Side Story: Media & Television Broadcasting

Robert Ellis
(Note: I know that over the past two weeks we have been able to see the NFL for what it really is. A greed machine, so protective of its brand, so focused on doing whatever it takes to "get the money" that acting like a human being and doing the right thing doesn't mean much anymore. This post has nothing to do with the NFL. We'll save that for another day. Instead, this post is about something incredible that happened last Sunday during a game.)

I spend most of my time in the New York media market these days. This past Sunday I was watching a football game between the New York Giants and the Arizona Cardinals. The Giants aren't very good this year. The game was long and boring and one of the worst games I've ever seen in my life. When the ordeal was finally over, FOX cut to what was left of the game between the Cleveland Browns and the New Orleans Saints.

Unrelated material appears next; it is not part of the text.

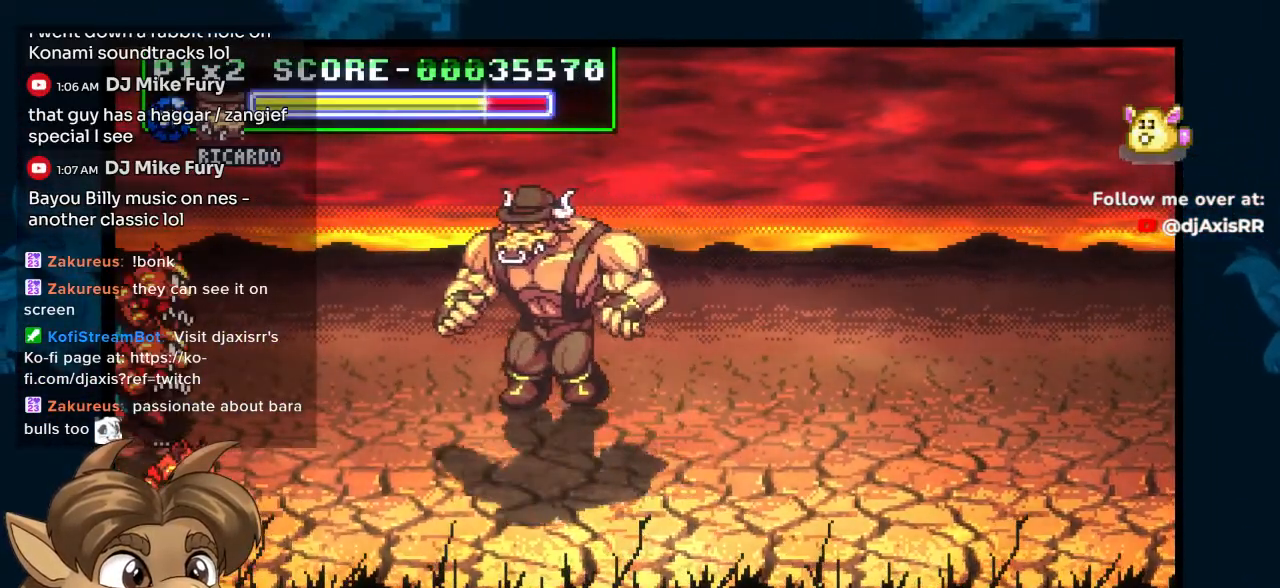
{"buttons": ["DPAD_RIGHT"], "left_stick": "center", "right_stick": "center", "events": [[183, "DPAD_LEFT", "up"], [250, "DPAD_RIGHT", "down"]]}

I was about to reach for the clicker when something remarkable happened.

Cleveland Browns First Energy Stadium
There was a glitch in the transfer to the Cleveland game. The picture came over, and so did the audio from the mikes on the field and in the stands. But the audio feed from the booth never made it. The announcers were gone!

The game was a shocker, the score, 24-23 in favor of New Orleans. Cleveland made a terrific play, and the ball was spotted within field goal range with 13 seconds to go. The reason I'm writing about this is that the story was being told with just pictures and the sound of the crowd. The drama was all amped up, I think, because we weren't being told what we were seeing. Instead, we were taking it in first hand as if we were actually in the stands. The truth is, it was better than being in the stands. We had close-up shots from every angle, and the director kept cutting from shot to shot.

Cleveland kicked the field goal and won. The stadium rocked. Sixty thousand people were going crazy.

When the camera cut to Cleveland's bench -- the players and coaches -- the looks on their faces, the disbelief, the shock and awe, the pure joy -- I'd never seen anything like it. The moment lasted for more than five minutes and still no one noticed that the announcers hadn't been wired in. It was the best five minutes in sports broadcasting that I've ever seen.